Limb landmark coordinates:
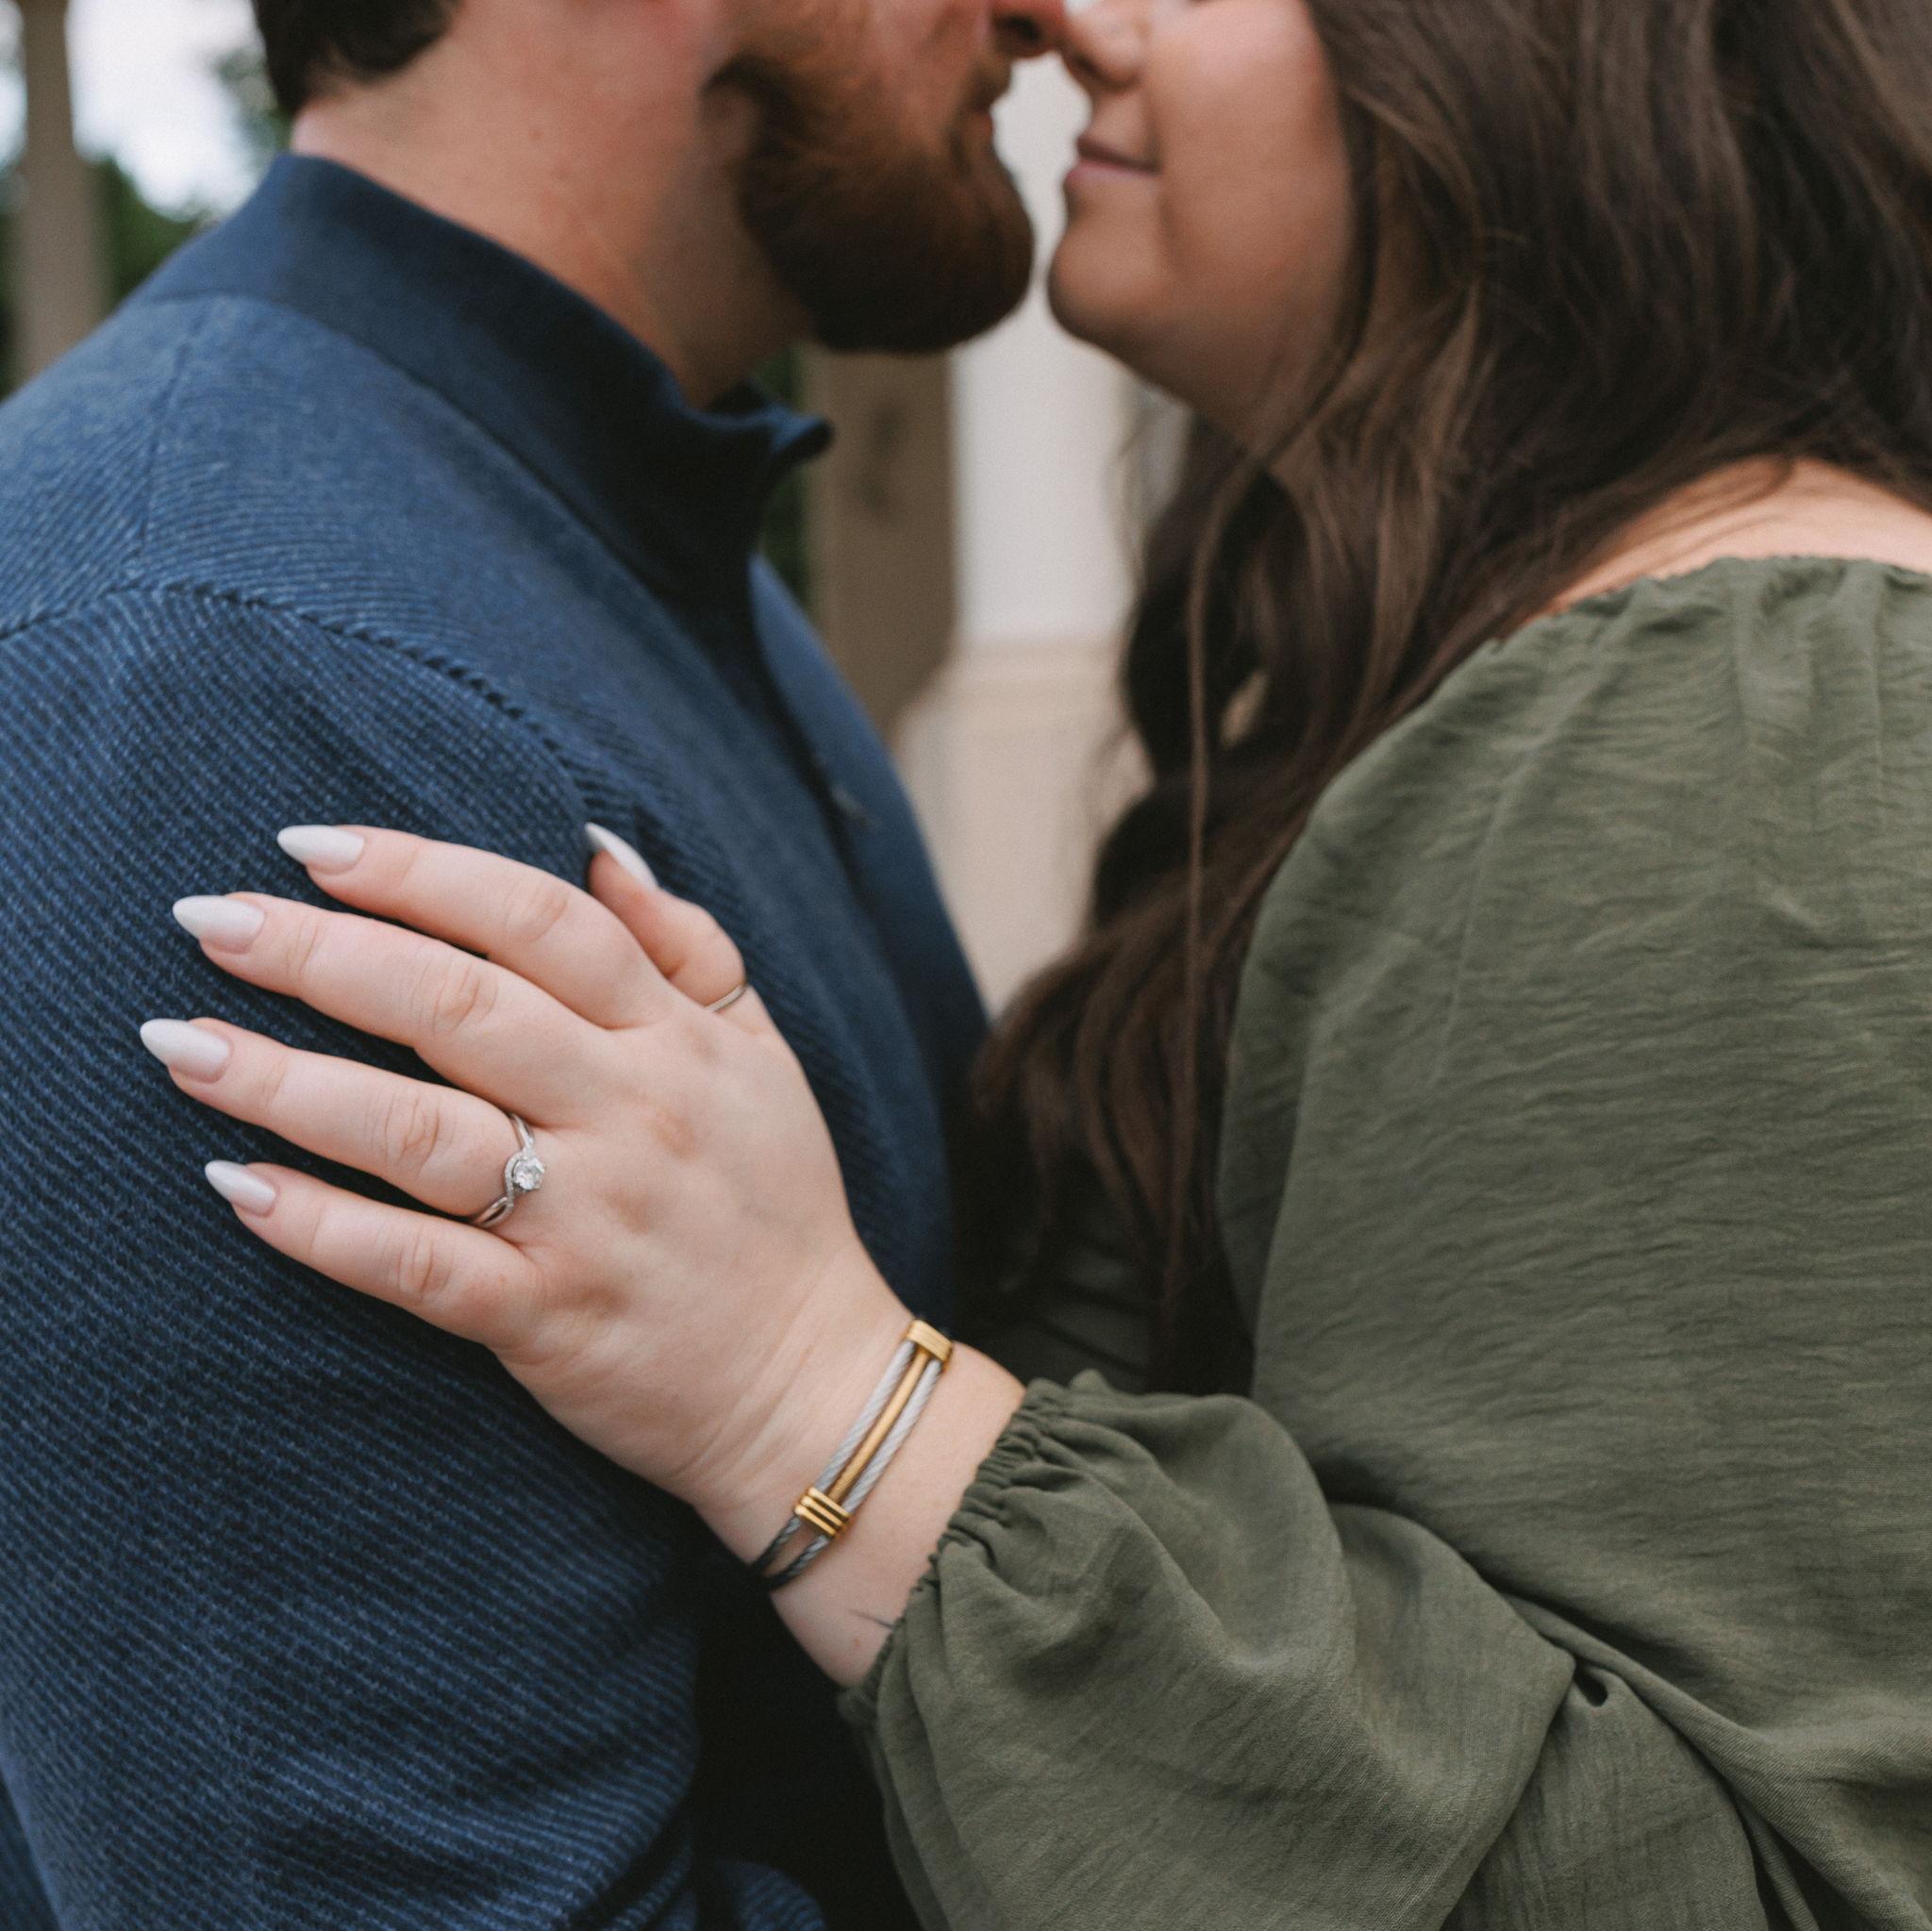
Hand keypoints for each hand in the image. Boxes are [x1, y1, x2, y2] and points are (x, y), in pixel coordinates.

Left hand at [139, 823, 911, 1527]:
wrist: (813, 1384)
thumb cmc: (777, 1208)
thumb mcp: (766, 1057)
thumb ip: (691, 946)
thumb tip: (595, 845)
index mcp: (678, 1041)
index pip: (541, 923)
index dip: (423, 873)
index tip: (314, 845)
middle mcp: (632, 1114)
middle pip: (460, 1006)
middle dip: (322, 953)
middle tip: (207, 919)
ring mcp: (588, 1219)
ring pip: (421, 1132)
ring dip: (288, 1083)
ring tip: (177, 1044)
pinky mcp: (549, 1317)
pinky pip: (421, 1266)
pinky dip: (325, 1227)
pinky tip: (236, 1188)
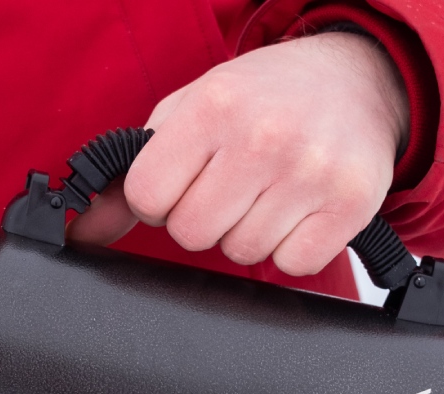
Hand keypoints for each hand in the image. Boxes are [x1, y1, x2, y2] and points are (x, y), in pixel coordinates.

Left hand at [69, 32, 408, 275]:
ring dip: (248, 233)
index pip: (148, 198)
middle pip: (192, 233)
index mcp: (214, 106)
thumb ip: (134, 171)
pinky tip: (298, 211)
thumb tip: (83, 234)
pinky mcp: (352, 204)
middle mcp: (264, 136)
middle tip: (229, 188)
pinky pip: (292, 265)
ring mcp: (312, 172)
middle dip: (203, 219)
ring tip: (269, 192)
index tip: (182, 184)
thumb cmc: (264, 98)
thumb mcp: (192, 111)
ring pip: (242, 253)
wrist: (359, 79)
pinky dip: (291, 249)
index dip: (158, 201)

About this exercise:
The records above, minus their pictures, are to be returned word for word.

Exercise answer:
Hand keypoints for each hand in the image. Boxes are [x1, y1, x2, y2] and points are (x, y), in pixel coordinates.

Left hand at [139, 823, 911, 1527]:
wrist: (813, 1384)
thumb cmc: (777, 1208)
thumb mcp: (766, 1057)
thumb ip: (691, 946)
thumb tip: (595, 845)
index mcp: (678, 1041)
index pip: (541, 923)
index dip: (423, 873)
index tip: (314, 845)
middle mcp: (632, 1114)
middle pip: (460, 1006)
middle dip: (322, 953)
middle tip: (207, 919)
ring mcp: (588, 1219)
ring pip: (421, 1132)
ring dip: (288, 1083)
ring tip: (177, 1044)
pinky mcp: (549, 1317)
pinky pip: (421, 1266)
pinky dip: (325, 1227)
pinky tip: (236, 1188)
Hand keypoints for each hand in the image. Boxes are [x1, y1, x2, y2] and points are (x, y), in pixel coordinates.

Left hand at [69, 32, 408, 275]:
ring dip: (248, 233)
index pip: (148, 198)
middle pip: (192, 233)
index mcp: (214, 106)
thumb ip: (134, 171)
pinky tip: (298, 211)
thumb tip: (83, 234)
pinky mcp: (352, 204)
middle mcp: (264, 136)
middle tip: (229, 188)
pinky pip: (292, 265)
ring mcp: (312, 172)
middle dip: (203, 219)
ring tip: (269, 192)
index tip: (182, 184)
thumb cmc: (264, 98)
thumb mcp: (192, 111)
ring pip: (242, 253)
wrist: (359, 79)
pinky dip: (291, 249)
index dip: (158, 201)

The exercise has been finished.